Short exercise:
Reproduce every row below word for word, keeping each line as it stands.
■ ■ ■ ■ ■
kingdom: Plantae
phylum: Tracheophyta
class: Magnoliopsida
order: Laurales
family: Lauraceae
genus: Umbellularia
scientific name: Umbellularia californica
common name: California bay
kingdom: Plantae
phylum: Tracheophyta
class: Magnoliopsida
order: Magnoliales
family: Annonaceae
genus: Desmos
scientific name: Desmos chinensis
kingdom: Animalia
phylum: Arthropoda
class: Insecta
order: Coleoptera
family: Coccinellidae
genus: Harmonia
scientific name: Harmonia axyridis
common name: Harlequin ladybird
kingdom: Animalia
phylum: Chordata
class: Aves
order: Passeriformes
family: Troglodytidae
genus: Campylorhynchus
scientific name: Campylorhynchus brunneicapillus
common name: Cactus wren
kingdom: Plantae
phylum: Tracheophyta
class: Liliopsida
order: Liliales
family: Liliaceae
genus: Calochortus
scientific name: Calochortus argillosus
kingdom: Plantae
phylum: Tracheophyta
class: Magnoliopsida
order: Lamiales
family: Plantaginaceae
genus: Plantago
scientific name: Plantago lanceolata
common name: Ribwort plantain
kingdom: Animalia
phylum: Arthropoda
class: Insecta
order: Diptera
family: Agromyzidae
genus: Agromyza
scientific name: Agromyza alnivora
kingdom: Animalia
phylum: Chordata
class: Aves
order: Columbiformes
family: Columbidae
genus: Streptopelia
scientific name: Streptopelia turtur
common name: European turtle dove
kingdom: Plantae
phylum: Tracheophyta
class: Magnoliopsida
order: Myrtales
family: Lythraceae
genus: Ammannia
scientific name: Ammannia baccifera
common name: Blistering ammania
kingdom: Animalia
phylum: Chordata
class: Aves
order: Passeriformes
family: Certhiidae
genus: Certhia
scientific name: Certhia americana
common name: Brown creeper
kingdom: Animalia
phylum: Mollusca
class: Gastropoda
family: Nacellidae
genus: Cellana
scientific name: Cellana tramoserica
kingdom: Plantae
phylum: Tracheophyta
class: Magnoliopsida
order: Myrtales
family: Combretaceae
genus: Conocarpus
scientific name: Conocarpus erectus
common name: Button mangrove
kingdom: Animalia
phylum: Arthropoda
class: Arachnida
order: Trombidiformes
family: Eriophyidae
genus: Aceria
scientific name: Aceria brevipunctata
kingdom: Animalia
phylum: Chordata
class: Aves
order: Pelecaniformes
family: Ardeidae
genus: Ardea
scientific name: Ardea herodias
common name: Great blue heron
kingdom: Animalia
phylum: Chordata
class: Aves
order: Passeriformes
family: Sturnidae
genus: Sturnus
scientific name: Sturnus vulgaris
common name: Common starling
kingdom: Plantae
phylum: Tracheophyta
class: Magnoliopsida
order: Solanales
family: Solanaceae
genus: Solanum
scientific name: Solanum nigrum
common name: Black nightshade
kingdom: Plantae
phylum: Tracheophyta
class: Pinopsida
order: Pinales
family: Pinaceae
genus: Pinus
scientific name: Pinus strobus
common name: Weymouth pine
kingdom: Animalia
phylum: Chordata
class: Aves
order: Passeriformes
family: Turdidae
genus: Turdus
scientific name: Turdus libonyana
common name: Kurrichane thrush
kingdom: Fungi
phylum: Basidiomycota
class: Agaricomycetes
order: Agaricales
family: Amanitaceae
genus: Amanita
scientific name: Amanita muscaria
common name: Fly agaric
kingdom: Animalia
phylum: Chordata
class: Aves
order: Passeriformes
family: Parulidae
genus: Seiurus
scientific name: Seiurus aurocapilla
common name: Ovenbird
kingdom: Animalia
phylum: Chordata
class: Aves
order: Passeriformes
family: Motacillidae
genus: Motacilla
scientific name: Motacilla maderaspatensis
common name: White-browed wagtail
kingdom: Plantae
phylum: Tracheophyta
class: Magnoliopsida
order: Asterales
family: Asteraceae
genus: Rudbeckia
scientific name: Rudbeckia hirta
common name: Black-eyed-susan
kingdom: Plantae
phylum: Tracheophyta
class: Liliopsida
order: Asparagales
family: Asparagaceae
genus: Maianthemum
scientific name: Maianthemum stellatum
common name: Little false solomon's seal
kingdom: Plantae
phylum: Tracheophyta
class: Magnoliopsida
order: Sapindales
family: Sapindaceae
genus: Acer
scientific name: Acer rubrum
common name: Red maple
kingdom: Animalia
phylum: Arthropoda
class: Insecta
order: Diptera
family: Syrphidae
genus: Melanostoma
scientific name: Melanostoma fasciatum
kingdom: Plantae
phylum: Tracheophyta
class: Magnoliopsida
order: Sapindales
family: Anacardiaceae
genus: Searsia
■ ■ ■ ■ ■
Result for this task:
kingdom: Plantae
phylum: Tracheophyta
class: Magnoliopsida
order: Laurales
family: Lauraceae
genus: Umbellularia
scientific name: Umbellularia californica
common name: California bay
kingdom: Plantae
phylum: Tracheophyta
class: Magnoliopsida
order: Magnoliales
family: Annonaceae
genus: Desmos
scientific name: Desmos chinensis
kingdom: Animalia
phylum: Arthropoda
class: Insecta
order: Coleoptera
family: Coccinellidae
genus: Harmonia
scientific name: Harmonia axyridis
common name: Harlequin ladybird
kingdom: Animalia
phylum: Chordata
class: Aves
order: Passeriformes
family: Troglodytidae
genus: Campylorhynchus
scientific name: Campylorhynchus brunneicapillus
common name: Cactus wren
kingdom: Plantae
phylum: Tracheophyta
class: Liliopsida
order: Liliales
family: Liliaceae
genus: Calochortus
scientific name: Calochortus argillosus
kingdom: Plantae
phylum: Tracheophyta
class: Magnoliopsida
order: Lamiales
family: Plantaginaceae
genus: Plantago
scientific name: Plantago lanceolata
common name: Ribwort plantain
kingdom: Animalia
phylum: Arthropoda
class: Insecta
order: Diptera
family: Agromyzidae
genus: Agromyza
scientific name: Agromyza alnivora
kingdom: Animalia
phylum: Chordata
class: Aves
order: Columbiformes
family: Columbidae
genus: Streptopelia
scientific name: Streptopelia turtur
common name: European turtle dove
kingdom: Plantae
phylum: Tracheophyta
class: Magnoliopsida
order: Myrtales
family: Lythraceae
genus: Ammannia
scientific name: Ammannia baccifera
common name: Blistering ammania
kingdom: Animalia
phylum: Chordata
class: Aves
order: Passeriformes
family: Certhiidae
genus: Certhia
scientific name: Certhia americana
common name: Brown creeper
kingdom: Animalia
phylum: Mollusca
class: Gastropoda
family: Nacellidae
genus: Cellana
scientific name: Cellana tramoserica
kingdom: Plantae
phylum: Tracheophyta
class: Magnoliopsida
order: Myrtales
family: Combretaceae
genus: Conocarpus
scientific name: Conocarpus erectus
common name: Button mangrove
kingdom: Animalia
phylum: Arthropoda
class: Arachnida
order: Trombidiformes
family: Eriophyidae
genus: Aceria
scientific name: Aceria brevipunctata
kingdom: Animalia
phylum: Chordata
class: Aves
order: Pelecaniformes
family: Ardeidae
genus: Ardea
scientific name: Ardea herodias
common name: Great blue heron
kingdom: Animalia
phylum: Chordata
class: Aves
order: Passeriformes
family: Sturnidae
genus: Sturnus
scientific name: Sturnus vulgaris
common name: Common starling
kingdom: Plantae
phylum: Tracheophyta
class: Magnoliopsida
order: Solanales
family: Solanaceae
genus: Solanum
scientific name: Solanum nigrum
common name: Black nightshade
kingdom: Plantae
phylum: Tracheophyta
class: Pinopsida
order: Pinales
family: Pinaceae
genus: Pinus
scientific name: Pinus strobus
common name: Weymouth pine
kingdom: Animalia
phylum: Chordata
class: Aves
order: Passeriformes
family: Turdidae
genus: Turdus
scientific name: Turdus libonyana
common name: Kurrichane thrush
kingdom: Fungi
phylum: Basidiomycota
class: Agaricomycetes
order: Agaricales
family: Amanitaceae
genus: Amanita
scientific name: Amanita muscaria
common name: Fly agaric
kingdom: Animalia
phylum: Chordata
class: Aves
order: Passeriformes
family: Parulidae
genus: Seiurus
scientific name: Seiurus aurocapilla
common name: Ovenbird
kingdom: Animalia
phylum: Chordata
class: Aves
order: Passeriformes
family: Motacillidae
genus: Motacilla
scientific name: Motacilla maderaspatensis
common name: White-browed wagtail
kingdom: Plantae
phylum: Tracheophyta
class: Magnoliopsida
order: Asterales
family: Asteraceae
genus: Rudbeckia
scientific name: Rudbeckia hirta
common name: Black-eyed-susan
kingdom: Plantae
phylum: Tracheophyta
class: Liliopsida
order: Asparagales
family: Asparagaceae
genus: Maianthemum
scientific name: Maianthemum stellatum
common name: Little false solomon's seal
kingdom: Plantae
phylum: Tracheophyta
class: Magnoliopsida
order: Sapindales
family: Sapindaceae
genus: Acer
scientific name: Acer rubrum
common name: Red maple
kingdom: Animalia
phylum: Arthropoda
class: Insecta
order: Diptera
family: Syrphidae
genus: Melanostoma
scientific name: Melanostoma fasciatum
kingdom: Plantae
phylum: Tracheophyta
class: Magnoliopsida
order: Sapindales
family: Anacardiaceae
genus: Searsia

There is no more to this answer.